Development and external validation of a nomogram for choosing postoperative adjuvant therapies in uterine sarcoma patients from real-world data

Ze Ouyang¹Weili Tao²Man Zou^3*

• ¹Department of Medical Oncology, Hubei Cancer Hospital, Tongji Medical College, Huazhong University of Science and Technology, Wuhan, China
• ²Department of Ultrasound, First Affiliated Hospital of Zhengzhou University, Zhengzhou, Henan Province, China
• ³Department of Oncology, Tongji Hospital, Tongji Medical College, Huazhong University of Science and Technology, Wuhan, China

Objective. To develop and validate a prognostic nomogram to identify uterine sarcoma (US) patients who may not require adjuvant therapy after surgery, based on SEER and external Asian cohort data.: Firstly, data from eligible uterine sarcoma patients in the United States (n = 1626) meeting the criteria of this study were collected from the Surveillance, Epidemiology, and End Results (SEER) database and randomly divided into a training cohort (n = 1138) and an internal validation cohort (n = 488).
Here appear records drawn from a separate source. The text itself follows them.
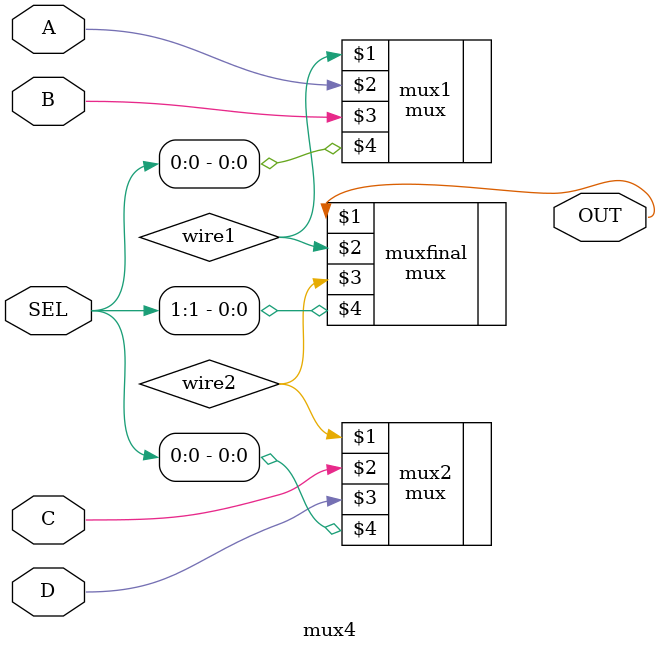
<source format=v>
module mux4(OUT,A,B,C,D,SEL);
	output OUT;
	input A,B,C,D;
	input[1:0]SEL;
	
	wire wirea,wireb;
	
	mux mux1(wire1,A,B,SEL[0]);
	mux mux2(wire2,C,D,SEL[0]);
	mux muxfinal(OUT,wire1,wire2,SEL[1]);
	
endmodule
</source>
Multivariate Cox regression, Lasso regression, and cross-validation were performed to select the optimal variables associated with survival. A nomogram-driven model was then constructed to stratify the recurrence risk thresholds for the assessed patients. Finally, an external dataset from another cohort of our hospital (n = 90) was used to validate the accuracy and specificity of the nomogram model in discriminating patient risks, employing the C-index, receiver operating characteristic (ROC) curves, calibration curves, and decision curve analysis (DCA).Results: Using the aforementioned classification aggregation methods, analysis of the training cohort identified diagnostic age, FIGO stage, grade, tumor size, and peritoneal cytology as independent predictors of overall survival (OS). The subsequent risk model demonstrated that patients with a threshold below 55 had a 10-year survival rate exceeding 80%, suggesting no need for postoperative adjuvant therapy. Internal validation confirmed the reliability of this multiparameter model, as evidenced by a Cindex of 0.77 and ROC AUC values of 0.812, 0.824, and 0.839 for 1-year, 3-year, and 5-year OS. Similarly, the accuracy and specificity were confirmed by the external validation cohort, as evidenced by a C-index exceeding 0.83, reaching a peak of 0.9, and ROC AUC values greater than 0.876, highlighting that the stratified thresholds displayed by our nomogram outperformed FIGO staging in identifying low-risk recurrence patients.Our constructed multiparameter nomogram model appears to be superior to the FIGO staging system for identifying low-risk patients who do not require adjuvant therapy after surgery, although prospective data are required for further validation.